Entre os senadores favoráveis à reforma, houve entusiastas e lamentosos. Um dos mais aficionados foi o próprio emedebista Fernando Bezerra Coelho. Ele argumentou que o Estado não tem mais dinheiro para honrar grandes despesas e a reforma da Previdência é a mais justa possível.

“A verdade é uma só. No próximo ano, a necessidade de crédito extraordinário autorizado por esta casa para não ferir a regra de ouro será superior a 350 bilhões. É preciso dizer a verdade aos brasileiros, não tem dinheiro, acabou o dinheiro. A necessidade da reforma da Previdência é imperiosa e, apesar das críticas, que nós compreendemos e entendemos, porque fazem parte do jogo político, mas a verdade é que essa reforma da Previdência buscou ser a mais justa possível. Quem está arcando com mais é justamente aqueles que estão abrigados pelo regime próprio da Previdência Social. São os que ganham mais”, defendeu o senador.

Já o senador Zequinha Marinho (PSC-PA), apesar de votar a favor, reconheceu que o preço da reforma será salgado aos aposentados e prometeu que não festejará a aprovação do texto.

“Nenhum de nós estará festejando, porque todos nós estamos entrando com uma parcela de sacrifício, do menor ao maior e do maior ao menor. Mas essa agenda não é apenas do presidente da República, do ministro. É a agenda do Brasil”, discursou. “Lamentamos que para muita gente, em muitos casos, o corte é na carne, e isso é doído, não é motivo de festa. Estamos aqui cumprindo uma missão.”

“Tirar dinheiro do aposentado, diminuir dinheiro da viúva, isso não é reforma.
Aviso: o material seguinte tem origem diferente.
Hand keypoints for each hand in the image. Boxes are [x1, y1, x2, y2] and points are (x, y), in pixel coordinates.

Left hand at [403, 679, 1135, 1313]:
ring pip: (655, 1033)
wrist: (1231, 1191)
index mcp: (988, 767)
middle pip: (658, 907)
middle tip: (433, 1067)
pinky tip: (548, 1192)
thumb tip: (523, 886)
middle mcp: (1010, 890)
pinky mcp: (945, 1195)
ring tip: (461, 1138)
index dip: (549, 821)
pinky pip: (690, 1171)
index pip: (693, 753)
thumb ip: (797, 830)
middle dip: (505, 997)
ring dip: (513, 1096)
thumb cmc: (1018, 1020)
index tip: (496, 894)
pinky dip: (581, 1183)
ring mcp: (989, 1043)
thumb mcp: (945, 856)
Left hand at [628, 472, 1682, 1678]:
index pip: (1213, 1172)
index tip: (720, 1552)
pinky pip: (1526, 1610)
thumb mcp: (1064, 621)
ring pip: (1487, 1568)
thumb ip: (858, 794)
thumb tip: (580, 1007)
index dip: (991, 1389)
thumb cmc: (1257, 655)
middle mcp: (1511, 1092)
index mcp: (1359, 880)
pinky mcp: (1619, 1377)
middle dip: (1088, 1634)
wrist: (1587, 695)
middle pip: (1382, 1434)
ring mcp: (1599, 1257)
É ato desumano”, diz senador Weverton Rocha (PDT-MA).

Opositor à reforma, o senador Weverton Rocha (PDT-MA) acusou a emenda constitucional de livrar os bancos de participarem do ajuste fiscal.

“Tirar dinheiro do aposentado, diminuir dinheiro de viúva, isso não é mais ajuste, nem reforma. É ato desumano. Essa reforma está cheia de pontos que não são reforma coisa nenhuma, é uma reforma fiscal. O que está se fazendo é conta para dar dinheiro para banco. Esses mesmos bancos que operam no Brasil lucraram 98 bilhões de reais só no ano passado. E eu pergunto, quando é que eles foram convidados para participarem dessa conta? Nada”, queixou-se.

O petista Humberto Costa (PT-PE) também criticou os privilégios às instituições financeiras e afirmou que a suposta economia da reforma da Previdência provocará um baque aos municípios que dependem do consumo dos aposentados.

“Quem vai pagar essa conta não é banco, não é patrão. É o trabalhador. É aquele que luta a vida inteira para poder chegar à sua velhice e ganhar 1300 reais, na sua grande maioria. Mas ainda que fosse verdadeira essa tese da necessidade de 1 trilhão de reais, vossas excelências acham que esse 1 trilhão não vai fazer falta nesse país? Esse 1 trilhão é dinheiro que está nas mãos das pessoas que consomem na feira, no supermercado, na loja. É desse dinheiro que vivem os pequenos municípios no Brasil”, afirmou.